The Voters Are Not Happy
Whether or not America should accept immigrants in the first place is a topic that's not nearly as polarizing as what the mainstream media in the country would have you believe. It basically boils down to one thing: The legality of it. Republicans, generally speaking, are not anti-immigrant. They just want immigrants to enter the country legally, and they scoff and sneer at the states and federal government showering illegal immigrants with benefits. Whereas Democrats, generally speaking, seem to just champion immigration and don't particularly care if they get here illegally. But there is no concerted effort by anyone to send immigrants packing or to deny them. However, when it comes to states and the federal government just giving money to immigrants and not to Americans, that's where the issue becomes bipartisan.
According to recent studies, upwards of 70% of Americans polled are against immigrants receiving benefits and other monetary packages over American citizens.
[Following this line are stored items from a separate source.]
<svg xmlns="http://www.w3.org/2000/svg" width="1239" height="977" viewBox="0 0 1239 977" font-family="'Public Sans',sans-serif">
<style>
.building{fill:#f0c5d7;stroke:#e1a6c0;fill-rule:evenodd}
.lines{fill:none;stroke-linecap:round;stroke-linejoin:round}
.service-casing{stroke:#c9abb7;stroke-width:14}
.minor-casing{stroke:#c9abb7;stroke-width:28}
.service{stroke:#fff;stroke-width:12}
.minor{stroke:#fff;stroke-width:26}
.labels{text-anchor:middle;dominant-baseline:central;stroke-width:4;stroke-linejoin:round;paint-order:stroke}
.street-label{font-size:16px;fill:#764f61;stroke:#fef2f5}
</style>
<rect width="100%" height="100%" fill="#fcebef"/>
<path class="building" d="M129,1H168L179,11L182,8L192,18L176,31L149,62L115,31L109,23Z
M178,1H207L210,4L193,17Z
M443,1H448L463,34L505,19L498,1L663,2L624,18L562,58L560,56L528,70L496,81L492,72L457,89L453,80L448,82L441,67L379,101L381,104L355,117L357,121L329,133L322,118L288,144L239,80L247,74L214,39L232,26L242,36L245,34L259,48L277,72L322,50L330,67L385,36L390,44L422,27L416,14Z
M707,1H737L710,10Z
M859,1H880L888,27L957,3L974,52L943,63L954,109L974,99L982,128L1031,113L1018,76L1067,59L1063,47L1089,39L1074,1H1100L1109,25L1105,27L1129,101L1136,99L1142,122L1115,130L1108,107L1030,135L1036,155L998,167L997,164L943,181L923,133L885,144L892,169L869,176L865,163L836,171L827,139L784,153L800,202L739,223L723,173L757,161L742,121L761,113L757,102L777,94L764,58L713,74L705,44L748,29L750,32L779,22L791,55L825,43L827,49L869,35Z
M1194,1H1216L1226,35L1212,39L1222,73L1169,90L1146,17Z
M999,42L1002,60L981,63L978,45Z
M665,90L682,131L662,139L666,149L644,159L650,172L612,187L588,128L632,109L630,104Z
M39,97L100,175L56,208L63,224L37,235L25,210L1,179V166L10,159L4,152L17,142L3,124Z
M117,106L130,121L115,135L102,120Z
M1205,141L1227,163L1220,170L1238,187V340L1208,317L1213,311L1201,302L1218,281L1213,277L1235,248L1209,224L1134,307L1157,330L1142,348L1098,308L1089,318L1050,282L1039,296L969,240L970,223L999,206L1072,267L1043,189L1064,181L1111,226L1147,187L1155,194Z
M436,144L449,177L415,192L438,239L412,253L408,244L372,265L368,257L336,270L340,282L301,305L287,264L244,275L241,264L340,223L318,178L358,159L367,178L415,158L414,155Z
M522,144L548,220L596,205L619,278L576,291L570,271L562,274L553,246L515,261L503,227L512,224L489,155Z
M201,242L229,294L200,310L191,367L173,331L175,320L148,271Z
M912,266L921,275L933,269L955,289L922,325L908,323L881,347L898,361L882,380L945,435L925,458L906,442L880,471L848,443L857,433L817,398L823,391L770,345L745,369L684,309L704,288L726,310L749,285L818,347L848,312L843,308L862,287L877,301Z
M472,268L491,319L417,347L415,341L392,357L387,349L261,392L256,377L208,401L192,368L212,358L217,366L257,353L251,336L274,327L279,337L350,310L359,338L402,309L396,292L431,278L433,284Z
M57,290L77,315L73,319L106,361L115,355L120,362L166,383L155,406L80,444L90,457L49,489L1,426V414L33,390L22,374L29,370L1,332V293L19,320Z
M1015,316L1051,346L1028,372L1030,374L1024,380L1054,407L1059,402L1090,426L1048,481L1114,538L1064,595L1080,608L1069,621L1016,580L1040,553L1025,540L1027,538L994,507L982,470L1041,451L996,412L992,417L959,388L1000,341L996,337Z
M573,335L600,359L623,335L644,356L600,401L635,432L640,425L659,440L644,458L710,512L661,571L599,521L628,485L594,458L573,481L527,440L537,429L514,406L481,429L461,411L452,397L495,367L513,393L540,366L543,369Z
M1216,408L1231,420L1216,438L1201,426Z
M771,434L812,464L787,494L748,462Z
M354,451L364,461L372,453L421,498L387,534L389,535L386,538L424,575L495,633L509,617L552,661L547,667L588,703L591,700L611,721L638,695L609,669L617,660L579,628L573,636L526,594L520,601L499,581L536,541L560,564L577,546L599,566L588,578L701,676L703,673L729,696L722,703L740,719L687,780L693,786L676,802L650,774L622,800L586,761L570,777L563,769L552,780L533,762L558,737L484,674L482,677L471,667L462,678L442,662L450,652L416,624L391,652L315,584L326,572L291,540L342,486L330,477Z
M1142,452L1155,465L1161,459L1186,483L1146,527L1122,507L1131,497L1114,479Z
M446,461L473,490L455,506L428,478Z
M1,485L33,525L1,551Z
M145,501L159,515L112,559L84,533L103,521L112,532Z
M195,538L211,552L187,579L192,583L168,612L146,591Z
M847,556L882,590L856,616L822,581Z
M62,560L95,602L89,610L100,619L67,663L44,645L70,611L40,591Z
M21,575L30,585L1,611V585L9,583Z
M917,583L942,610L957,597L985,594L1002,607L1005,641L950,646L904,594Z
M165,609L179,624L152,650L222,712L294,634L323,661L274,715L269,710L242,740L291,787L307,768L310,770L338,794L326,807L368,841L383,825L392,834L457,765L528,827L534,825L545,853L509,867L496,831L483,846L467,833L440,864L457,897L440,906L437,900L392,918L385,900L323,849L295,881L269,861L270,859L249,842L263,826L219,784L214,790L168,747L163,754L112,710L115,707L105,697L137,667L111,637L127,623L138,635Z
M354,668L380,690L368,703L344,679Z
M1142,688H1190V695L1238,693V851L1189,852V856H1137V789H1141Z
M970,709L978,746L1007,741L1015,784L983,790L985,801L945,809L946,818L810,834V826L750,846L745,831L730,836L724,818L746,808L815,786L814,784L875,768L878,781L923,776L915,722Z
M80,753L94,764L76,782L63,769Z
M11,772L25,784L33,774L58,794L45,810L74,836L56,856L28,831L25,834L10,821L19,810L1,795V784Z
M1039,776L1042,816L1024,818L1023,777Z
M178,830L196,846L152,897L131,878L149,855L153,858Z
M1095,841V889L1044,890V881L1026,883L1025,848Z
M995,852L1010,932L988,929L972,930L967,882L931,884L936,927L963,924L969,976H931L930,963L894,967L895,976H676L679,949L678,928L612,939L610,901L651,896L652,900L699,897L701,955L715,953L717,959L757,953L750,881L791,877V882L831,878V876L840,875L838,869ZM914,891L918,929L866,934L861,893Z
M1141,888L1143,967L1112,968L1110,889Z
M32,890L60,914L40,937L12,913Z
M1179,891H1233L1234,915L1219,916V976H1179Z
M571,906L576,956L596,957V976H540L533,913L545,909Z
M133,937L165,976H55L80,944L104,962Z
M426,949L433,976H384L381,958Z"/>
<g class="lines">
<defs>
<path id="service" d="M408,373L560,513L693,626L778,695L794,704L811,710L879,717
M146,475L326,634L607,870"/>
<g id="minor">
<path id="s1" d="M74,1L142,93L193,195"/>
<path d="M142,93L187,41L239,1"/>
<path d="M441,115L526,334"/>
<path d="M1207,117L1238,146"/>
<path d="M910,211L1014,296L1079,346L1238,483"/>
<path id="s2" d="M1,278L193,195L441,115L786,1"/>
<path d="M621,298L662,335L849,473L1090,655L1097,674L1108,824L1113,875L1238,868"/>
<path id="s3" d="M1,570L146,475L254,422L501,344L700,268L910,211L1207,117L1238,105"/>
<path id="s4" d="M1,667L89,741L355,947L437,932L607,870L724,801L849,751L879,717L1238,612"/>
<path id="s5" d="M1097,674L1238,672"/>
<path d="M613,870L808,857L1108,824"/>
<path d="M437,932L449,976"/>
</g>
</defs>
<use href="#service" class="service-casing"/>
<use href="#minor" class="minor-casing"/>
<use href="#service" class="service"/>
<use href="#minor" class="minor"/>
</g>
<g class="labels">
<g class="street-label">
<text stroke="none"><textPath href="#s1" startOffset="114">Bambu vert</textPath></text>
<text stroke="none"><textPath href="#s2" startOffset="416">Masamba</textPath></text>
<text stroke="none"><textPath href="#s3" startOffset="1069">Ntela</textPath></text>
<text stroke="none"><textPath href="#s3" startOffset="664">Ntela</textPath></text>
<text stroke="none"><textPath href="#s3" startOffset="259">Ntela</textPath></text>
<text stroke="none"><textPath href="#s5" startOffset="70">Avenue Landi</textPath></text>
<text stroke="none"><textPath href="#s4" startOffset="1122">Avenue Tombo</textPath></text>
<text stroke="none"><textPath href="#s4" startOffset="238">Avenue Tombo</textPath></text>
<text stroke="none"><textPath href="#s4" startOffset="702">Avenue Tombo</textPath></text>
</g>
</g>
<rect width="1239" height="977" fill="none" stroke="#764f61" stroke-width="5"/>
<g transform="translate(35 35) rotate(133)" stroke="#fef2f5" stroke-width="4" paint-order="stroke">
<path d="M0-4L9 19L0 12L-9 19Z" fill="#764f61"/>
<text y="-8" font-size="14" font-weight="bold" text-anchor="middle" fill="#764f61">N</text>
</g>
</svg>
States like Minnesota, California, New York, Illinois, and other Democrat-led states have been carving out special exemptions for certain groups since the COVID trillions were printed and handed out. Black-specific grants, female-specific loans, and immigrant-specific benefits (primarily for southern border immigrants) were the top three packages handed out to people during the pandemic lock-downs. Frankly, Americans in general are very tired of Americans being segmented off into special groups before the government helps them. Not that the government cares, of course. There are even more studies that make it abundantly clear that the United States' government, on both the state and federal level, does not listen to voters and instead only does what corporations want. That's both parties, mind you, despite what a biased mainstream media would gaslight you into believing.
Minnesota's proposed Office for New Americans is not aimed at actual Americans. It's a way to give benefits to people who are not citizens and may not ever become citizens. Even though a majority of Minnesotans disagree with these things, the government will do whatever it wants, per usual, and more immigrants will end up owning businesses while more American citizens go into poverty.
Regardless of where you stand on the issue of immigration, you have to admit that it just seems unfair for tax-paying citizens of a state to come last to their own elected officials.